What This Document Is
This is a programming assignment for CS 625: Parallel and Distributed Computing at the University of San Francisco. The assignment focuses on applying parallel computing techniques, specifically utilizing CUDA, to solve a classic computer science problem – the Longest Common Subsequence (LCS) problem. It requires students to develop a C program that efficiently finds the longest subsequence common to two given sequences of positive integers. The assignment emphasizes the practical implementation of parallel algorithms and performance optimization.
Why This Document Matters
This assignment is crucial for students enrolled in a parallel and distributed computing course. It provides hands-on experience in translating theoretical concepts into a working CUDA program. Successfully completing this assignment will demonstrate an understanding of parallel programming models, GPU architecture, and algorithm design for parallel execution. It’s particularly valuable for students preparing for roles involving high-performance computing, data science, or any field requiring efficient processing of large datasets. This assignment will be most helpful when you are ready to put your CUDA knowledge into practice and tackle a non-trivial algorithmic challenge.
Common Limitations or Challenges
This document outlines the problem statement, required functionalities, and evaluation criteria for the assignment. However, it does *not* provide a complete, ready-to-run solution. Students are expected to independently design, implement, and debug their CUDA program. The document also doesn’t offer detailed guidance on specific CUDA syntax or debugging techniques; those are assumed to be covered in course lectures and other materials. It focuses on the algorithmic problem and parallelization strategy, not step-by-step coding instructions.

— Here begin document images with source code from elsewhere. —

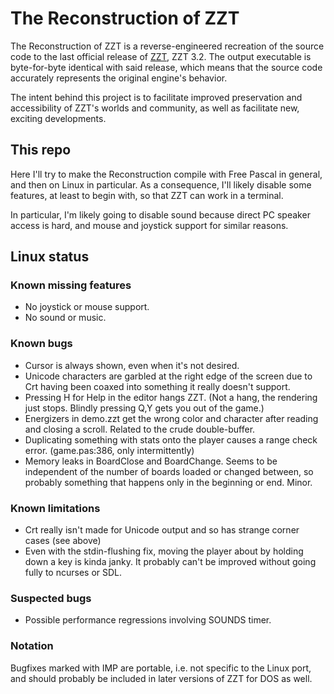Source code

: # The Reconstruction of ZZT

The Reconstruction of ZZT is a reverse-engineered recreation of the source code to the last official release of
[ZZT](https://museumofzzt.com/about-zzt), ZZT 3.2. The output executable is byte-for-byte identical with said
release, which means that the source code accurately represents the original engine's behavior.

The intent behind this project is to facilitate improved preservation and accessibility of ZZT's worlds and community,
as well as facilitate new, exciting developments.

## This repo

Here I'll try to make the Reconstruction compile with Free Pascal in general,
and then on Linux in particular. As a consequence, I'll likely disable some
features, at least to begin with, so that ZZT can work in a terminal.

In particular, I'm likely going to disable sound because direct PC speaker
access is hard, and mouse and joystick support for similar reasons.

## Linux status

### Known missing features

- No joystick or mouse support.
- No sound or music.

### Known bugs

- Cursor is always shown, even when it's not desired.
- Unicode characters are garbled at the right edge of the screen due to Crt having been coaxed into something it really doesn't support.
- Pressing H for Help in the editor hangs ZZT. (Not a hang, the rendering just stops. Blindly pressing Q,Y gets you out of the game.)
- Energizers in demo.zzt get the wrong color and character after reading and closing a scroll. Related to the crude double-buffer.
- Duplicating something with stats onto the player causes a range check error. (game.pas:386, only intermittently)
- Memory leaks in BoardClose and BoardChange. Seems to be independent of the number of boards loaded or changed between, so probably something that happens only in the beginning or end. Minor.

### Known limitations

- Crt really isn't made for Unicode output and so has strange corner cases (see above)
- Even with the stdin-flushing fix, moving the player about by holding down a key is kinda janky. It probably can't be improved without going fully to ncurses or SDL.

### Suspected bugs

- Possible performance regressions involving SOUNDS timer.

### Notation

Bugfixes marked with IMP are portable, i.e. not specific to the Linux port, and
should probably be included in later versions of ZZT for DOS as well.
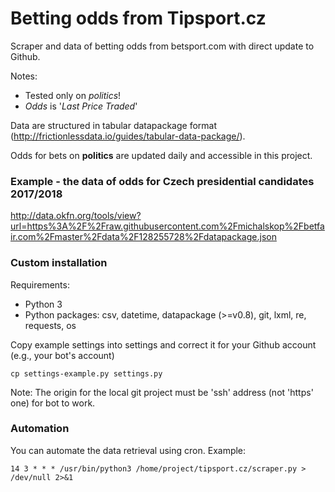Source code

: # Betting odds from Tipsport.cz

Scraper and data of betting odds from betsport.com with direct update to Github.

Notes:
- Tested only on _politics_!
- _Odds_ is '_Last Price Traded_'

Data are structured in tabular datapackage format (http://frictionlessdata.io/guides/tabular-data-package/).

Odds for bets on **politics** are updated daily and accessible in this project.

### Example - the data of odds for Czech presidential candidates 2017/2018
http://data.okfn.org/tools/view?url=https%3A%2F%2Fraw.githubusercontent.com%2Fmichalskop%2Fbetfair.com%2Fmaster%2Fdata%2F128255728%2Fdatapackage.json

### Custom installation
Requirements:
- Python 3
- Python packages: csv, datetime, datapackage (>=v0.8), git, lxml, re, requests, os

Copy example settings into settings and correct it for your Github account (e.g., your bot's account)

    cp settings-example.py settings.py

Note: The origin for the local git project must be 'ssh' address (not 'https' one) for bot to work.

### Automation
You can automate the data retrieval using cron. Example:

    14 3 * * * /usr/bin/python3 /home/project/tipsport.cz/scraper.py > /dev/null 2>&1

What This Document Provides
* A clear definition of the Longest Common Subsequence problem.
* Specific instructions regarding program input and expected output formats.
* Command-line argument specifications for controlling thread block and thread configurations.
* An optional flag to suppress output for performance testing.
* Background information and terminology related to sequences and subsequences.
* A description of the dynamic programming approach to solving the LCS problem serially, providing a foundation for parallelization.
* Guidance on the core logic behind the LCS algorithm using the L array.